三弦弾きにマルチプレーヤーが多いワケ

三弦を弾く人で、他の楽器が出来ない人って、まずいません。
何でか…まぁ、ありていに言えば、アンサンブルやオーケストラに入れてもらえない楽器なので、他の楽器を弾かざるを得ないという…現実的な問題があったりして。
かといって、オリジナルの独奏曲が少ないので、お客さんのニーズもない。
新作を創るにも、作曲の心得のある三弦弾きは少なく、作曲出身の人は三弦のことをよく知らないので、創ってくれない。
筝などは、簡単に音律を変えられるので、現代曲をどうにでもカッコよく弾けますが、三弦系はどの国でも民族性の強い楽器らしく、なかなか溶け込みにくいようです。
そして、音が皆で弾くと三弦だけ突き抜けて浮いちゃうらしいんですよね。
かといって、皆で三弦を弾く大合奏っていうのも、そもそも弾く人が少ないから、お目にかかれない。
私が動画で見たことあるのは、トシミネ先生の母校、中国音楽学院の小学生無料三弦教室の子どもたちの大合奏ぐらい。

トシミネ先生は大学時代、オケでは大阮を弾いていたらしいです。
その関係で、副科の学生には中阮や大阮も教えてます。
先輩方は圧倒的に、子どもの頃に琵琶をやっていた方が多いですね。
そして、大抵は今でも琵琶をお弾きになります(ニーズがあるからですね)。
同じように弾く系の楽器ということで、古筝を後で習い始める人もいます。
音程問題がないということと、姿勢などが楽なので幾つになっても始められるのがいいんですよね。
ちなみに、三弦の河南曲子板頭曲なんかですと、筝の楽譜がメインに流通しているし、三弦の名手は古筝の名手でもあったりします。
変わったところで、二胡やってたっていう先輩もいます。
何でか、とりあえず、すごく普及している民族楽器なので、子どもの頃にやる機会があったらしいです。
でも、大学受験に際しては、マイナーな楽器に転向することで、競争率がぐんと下がる、そういうことです。
だから、バイトとかで、三弦教えられないけど、初心者に二胡教えていたりします(^^;

私があれもこれも、やっちゃった理由の一つが、作曲とか編曲したいので、自分がその楽器についてある程度の知識が欲しかったっていうのがあります。
でも、人間、体力にも時間にも限界があるので、ほどほどにしないといけないですね。
しかしながら、大人からのスタートだと、一つの分野で高みに達する希望がないので、2つくらいなら同時にやってもいいんじゃない、どっちもそこそこでいいんじゃないかという気もします。
「質より量」とおっしゃった先輩もいます。
日本の大先輩は、きっと渋い顔されると思いますが、私は妙に納得しちゃいます。
子どもの頃から才能と環境に恵まれてきた人には、分かんないかも、この気持ち(笑)

でも、一つの楽器がある程度のレベルに達していないうちに、他の楽器に手を出すとマイナス面もあったりして。
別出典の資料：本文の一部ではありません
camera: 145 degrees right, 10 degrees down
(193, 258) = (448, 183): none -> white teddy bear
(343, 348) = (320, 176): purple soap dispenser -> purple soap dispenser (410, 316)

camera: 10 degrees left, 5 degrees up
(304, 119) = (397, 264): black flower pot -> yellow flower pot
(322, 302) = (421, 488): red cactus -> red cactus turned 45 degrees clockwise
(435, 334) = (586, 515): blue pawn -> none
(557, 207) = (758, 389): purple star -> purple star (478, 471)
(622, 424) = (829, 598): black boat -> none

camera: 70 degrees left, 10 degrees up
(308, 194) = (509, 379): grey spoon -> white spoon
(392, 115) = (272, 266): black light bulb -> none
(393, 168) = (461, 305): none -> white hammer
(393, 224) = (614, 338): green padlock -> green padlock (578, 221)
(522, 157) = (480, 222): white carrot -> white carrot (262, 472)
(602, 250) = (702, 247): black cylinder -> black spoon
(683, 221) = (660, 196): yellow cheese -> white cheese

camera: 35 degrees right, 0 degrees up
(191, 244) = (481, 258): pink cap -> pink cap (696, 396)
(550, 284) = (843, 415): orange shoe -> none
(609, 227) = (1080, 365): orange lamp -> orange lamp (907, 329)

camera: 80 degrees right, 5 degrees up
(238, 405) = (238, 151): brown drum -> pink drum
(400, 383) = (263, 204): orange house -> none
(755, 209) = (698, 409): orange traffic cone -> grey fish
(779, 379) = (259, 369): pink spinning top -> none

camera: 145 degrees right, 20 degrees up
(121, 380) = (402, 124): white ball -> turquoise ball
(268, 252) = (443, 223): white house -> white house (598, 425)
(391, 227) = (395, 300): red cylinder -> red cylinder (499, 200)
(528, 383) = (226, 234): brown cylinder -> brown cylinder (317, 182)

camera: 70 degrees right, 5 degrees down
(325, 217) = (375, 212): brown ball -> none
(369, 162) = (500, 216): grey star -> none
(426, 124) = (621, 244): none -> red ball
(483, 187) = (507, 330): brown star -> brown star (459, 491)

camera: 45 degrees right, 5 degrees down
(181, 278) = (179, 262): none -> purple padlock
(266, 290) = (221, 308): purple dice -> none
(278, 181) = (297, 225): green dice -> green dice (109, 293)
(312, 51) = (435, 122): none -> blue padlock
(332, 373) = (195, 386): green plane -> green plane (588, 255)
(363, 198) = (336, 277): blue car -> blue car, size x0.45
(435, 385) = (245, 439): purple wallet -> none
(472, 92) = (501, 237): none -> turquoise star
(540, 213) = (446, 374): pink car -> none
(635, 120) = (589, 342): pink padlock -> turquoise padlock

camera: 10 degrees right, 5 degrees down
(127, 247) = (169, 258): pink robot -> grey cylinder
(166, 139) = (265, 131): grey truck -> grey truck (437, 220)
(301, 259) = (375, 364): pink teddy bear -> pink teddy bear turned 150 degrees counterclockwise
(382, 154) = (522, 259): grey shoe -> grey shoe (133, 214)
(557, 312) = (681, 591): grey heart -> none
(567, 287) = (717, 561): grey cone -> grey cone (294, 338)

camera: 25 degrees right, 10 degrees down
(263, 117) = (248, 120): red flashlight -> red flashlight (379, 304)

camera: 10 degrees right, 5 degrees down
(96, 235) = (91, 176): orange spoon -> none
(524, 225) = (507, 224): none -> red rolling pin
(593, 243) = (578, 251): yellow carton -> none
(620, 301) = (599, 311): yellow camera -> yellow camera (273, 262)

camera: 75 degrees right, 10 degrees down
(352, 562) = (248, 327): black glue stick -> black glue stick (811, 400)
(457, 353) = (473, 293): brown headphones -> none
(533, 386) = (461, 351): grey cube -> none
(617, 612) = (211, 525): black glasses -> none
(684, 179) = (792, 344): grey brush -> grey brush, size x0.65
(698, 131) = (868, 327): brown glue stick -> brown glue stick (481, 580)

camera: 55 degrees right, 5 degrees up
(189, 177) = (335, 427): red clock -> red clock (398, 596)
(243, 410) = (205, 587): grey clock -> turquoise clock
遊びで筝を教えてもらったら、私、やたら、音の場所を間違えるんですよ。
何でかなぁと思ったら、三弦は自分の手前の太い弦が低音で、外側にいくにつれて高音ですよね。
筝って自分から外側へ離れていくにつれて、低音なんだよな…
日本でも地唄とか、三絃弾きは筝弾きでもある筈で、皆、何で間違えないのかなぁ…

それから譜面。
三味線の文化譜って、数字がツボの場所を表しているわけですが、中国民族楽器で普通に使う数字譜と、一瞬、錯覚しちゃうときがあるんですよね。